Democrats took money from Enron, too, but not nearly as much — and not so much as to prevent them from trying to whack Bush with all they’ve got. They can’t go after him on the war, and their efforts to take him down on the economy (initiated recently by Tom Daschle) have gone nowhere. Rep. Henry Waxman’s committee will bore in diligently, but the gripping theater is more likely to be found in Sen. Joe Lieberman’s committee: He’s running for president.

A SCANDAL WITH LITTLE-GUY APPEAL

Enron isn’t an abstract story of corporate greed, fit only for the pages of Investors’ Daily. Thousands, if not millions, of little-guy investors were hurt, and their human interest stories are accessible to all. Also, some sophisticated class-action lawyers are involved, and they will use the courts to unearth anything Congress leaves behind.

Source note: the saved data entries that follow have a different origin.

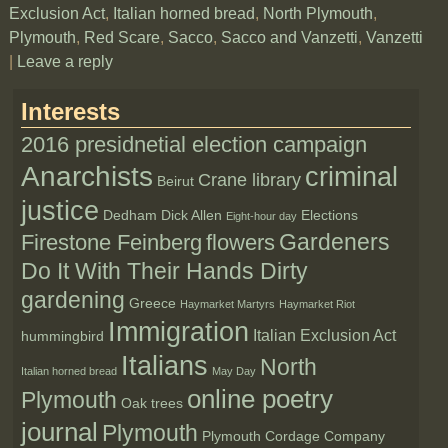
Exclusion Act
,
Italian horned bread
,
North Plymouth
,
Plymouth
,
Red Scare
,
Sacco
,
Sacco and Vanzetti
,
Vanzetti
|
Leave a reply
Interests
2016 presidnetial election campaign
Anarchists
criminal
Crane library
Beirut
justice
Dedham
Dick Allen
Elections
Eight-hour day
Gardeners
Firestone Feinberg
flowers
Do It With Their Hands Dirty
gardening
Greece
Haymarket Martyrs
Haymarket Riot
Immigration
Italian Exclusion Act
hummingbird
Italians
North
Italian horned bread
May Day
online poetry
Plymouth
Oak trees
journal
Plymouth
Plymouth Cordage Company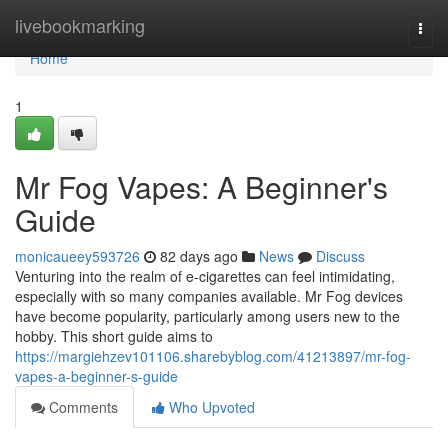
Home
livebookmarking
Togg
navi
Home
1
Mr Fog Vapes: A Beginner's
Guide
monicaueey593726
82 days ago
News
Discuss
Venturing into the realm of e-cigarettes can feel intimidating,
especially with so many companies available. Mr Fog devices
have become popularity, particularly among users new to the
hobby. This short guide aims to
https://margiehzev101106.sharebyblog.com/41213897/mr-fog-
vapes-a-beginner-s-guide
Comments
Who Upvoted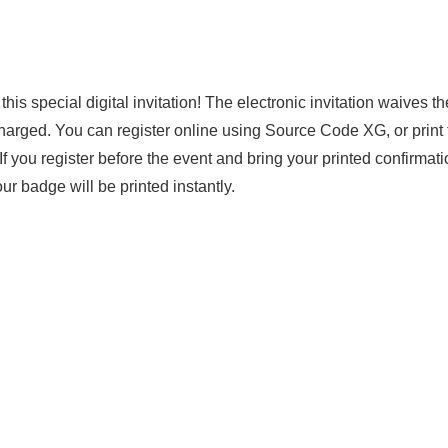
s special digital invitation! The electronic invitation waives t
harged. You can register online using Source Code XG, or print 
. If you register before the event and bring your printed confirmati
r badge will be printed instantly.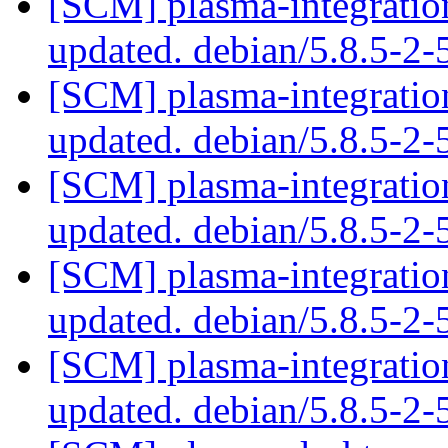
[SCM] plasma-integration
updated. debian/5.8.5-2
[SCM] plasma-integration
updated. debian/5.8.5-2
[SCM] plasma-integration
updated. debian/5.8.5-2
[SCM] plasma-integration
updated. debian/5.8.5-2
[SCM] plasma-integration
updated. debian/5.8.5-2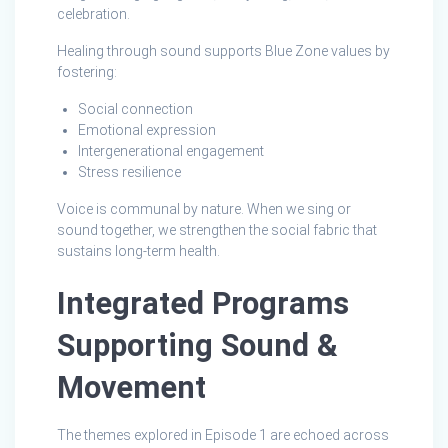
celebration.
Healing through sound supports Blue Zone values by
fostering:
Social connection
Emotional expression
Intergenerational engagement
Stress resilience
Voice is communal by nature. When we sing or
sound together, we strengthen the social fabric that
sustains long‑term health.
Integrated Programs
Supporting Sound &
Movement
The themes explored in Episode 1 are echoed across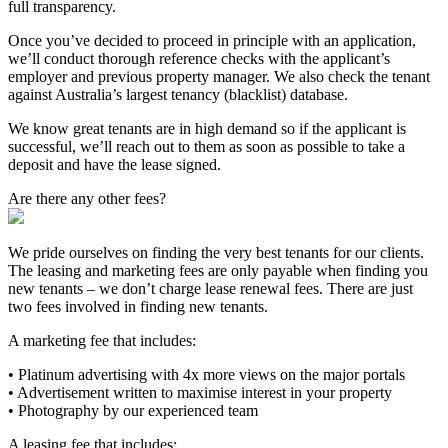
full transparency.
Once you’ve decided to proceed in principle with an application,
we’ll conduct thorough reference checks with the applicant’s
employer and previous property manager. We also check the tenant
against Australia’s largest tenancy (blacklist) database.
We know great tenants are in high demand so if the applicant is
successful, we’ll reach out to them as soon as possible to take a
deposit and have the lease signed.
Are there any other fees?
We pride ourselves on finding the very best tenants for our clients.
The leasing and marketing fees are only payable when finding you
new tenants – we don’t charge lease renewal fees. There are just
two fees involved in finding new tenants.
A marketing fee that includes:
• Platinum advertising with 4x more views on the major portals
• Advertisement written to maximise interest in your property
• Photography by our experienced team
A leasing fee that includes: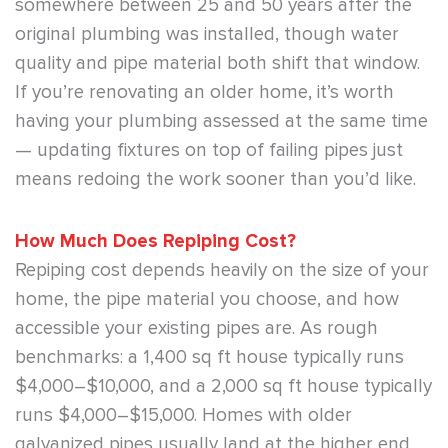
somewhere between 25 and 50 years after the
original plumbing was installed, though water
quality and pipe material both shift that window.
If you’re renovating an older home, it’s worth
having your plumbing assessed at the same time
— updating fixtures on top of failing pipes just
means redoing the work sooner than you’d like.
How Much Does Repiping Cost?
Repiping cost depends heavily on the size of your
home, the pipe material you choose, and how
accessible your existing pipes are. As rough
benchmarks: a 1,400 sq ft house typically runs
$4,000–$10,000, and a 2,000 sq ft house typically
runs $4,000–$15,000. Homes with older
galvanized pipes usually land at the higher end,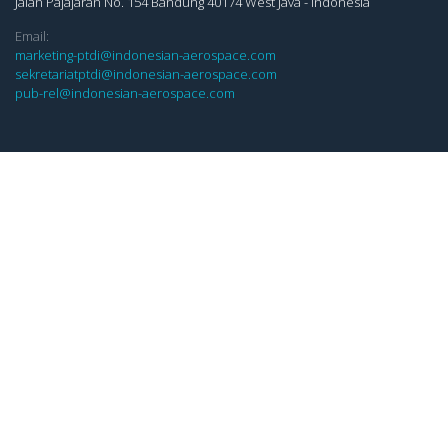
Jalan Pajajaran No. 154 Bandung 40174 West Java - Indonesia
Email:
marketing-ptdi@indonesian-aerospace.com
sekretariatptdi@indonesian-aerospace.com
pub-rel@indonesian-aerospace.com
LINKS
Whistle Blowing System (WBS)
Keterbukaan Informasi Publik (KIP)
E-Procurement
Copyright ©
2026 All rights reserved | PT Dirgantara Indonesia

Then there is the question of how the White House reacts. So far, it has remained calm. But this isn’t Austin, and it isn’t the presidential campaign trail, and Bush & Co. aren’t going to be able to “control” a story as sprawling and symbolic as this one. As governor of Texas and the scion of the Bush family, Dubya was able to charm and/or intimidate political Texas. Washington is too big for that, and there are too many other forces that have an interest in keeping the story going. The only way to “kill” a story like this one is to be candid and let it run its course — until the press room empties out.